I have inherited a trust where grandma drafted a will in 1999 which left "£1,000 to A being the child of B upon them attaining the age of 21. We have held the funds to await their 21st birthday and am about to pay out the funds. As part of the ID we require A produced an adoption certificate to show that she was adopted away from B in 2000, after the will was drafted but before grandma died. I know its not an intestacy but because the clause describes her as “being the child of” do I have to consider whether the gift should be paid out. My initial thought is not because she is named specifically but would appreciate any thoughts?
I would be reluctant to rely upon A being named, with the reference to them being “the child of B” as of no consequence. It may be that as the adoption took place only a year after the will was made the testatrix was aware of the likelihood, which would strengthen the argument to make of the payment.
However, mindful of the amount involved, and the potential cost of obtaining advice to resolve the question, might it be appropriate to put the matter to the residuary legatees (who would usually benefit from a failed legacy), pointing out that the costs of resolving the question would be disproportionate to the value in question?
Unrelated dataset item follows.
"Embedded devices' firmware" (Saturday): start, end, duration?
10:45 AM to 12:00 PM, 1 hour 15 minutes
I would be inclined to seek their written agreement to pay the legacy notwithstanding any uncertainty. If they say “No”, then you will have avoided the potential for a dispute after the funds had been paid out, and the residuary beneficiaries will be aware of the consequences of their refusal.
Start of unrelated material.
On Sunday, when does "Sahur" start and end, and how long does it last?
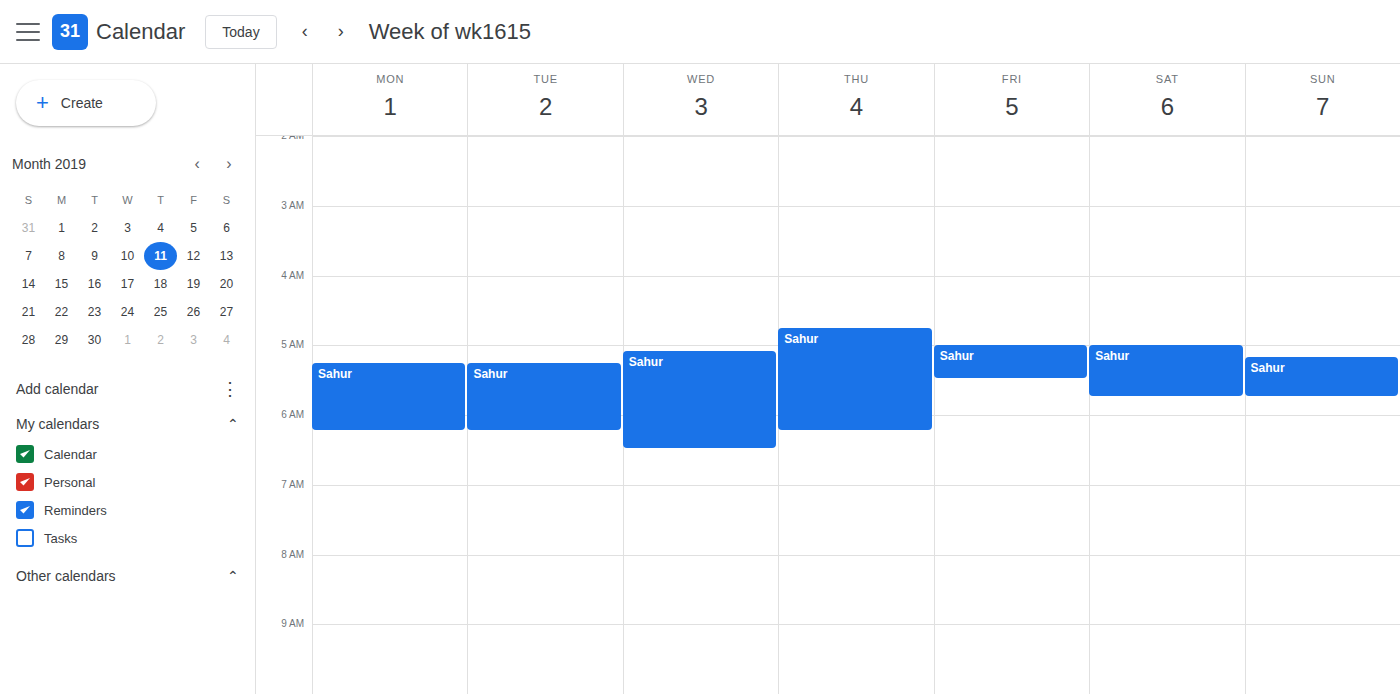
5:10 AM to 5:45 AM, 35 minutes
I note no time frame for “grandma’s” death has been given. If the administration of the estate was completed some while ago, and the residuary beneficiaries are aware of A’s situation and that monies have been retained to satisfy the gift to A, their tacit approval might reasonably be implied.
I agree with everything that Paul has said but would add that (bad timing aside) the argument that “child of…” was a condition rather than aid to identification must be very weak indeed (FAOD I’m not suggesting Paul is arguing in favour of it).
A remains a child of B in the biological (and plain English) sense. The only alternative construction, that granny intended to revoke the legacy if A was adopted, should have involved some very clear words on the part of the draftsman and definitely a clear note of the instructions. Any chance that the 1999 will file would have survived to check?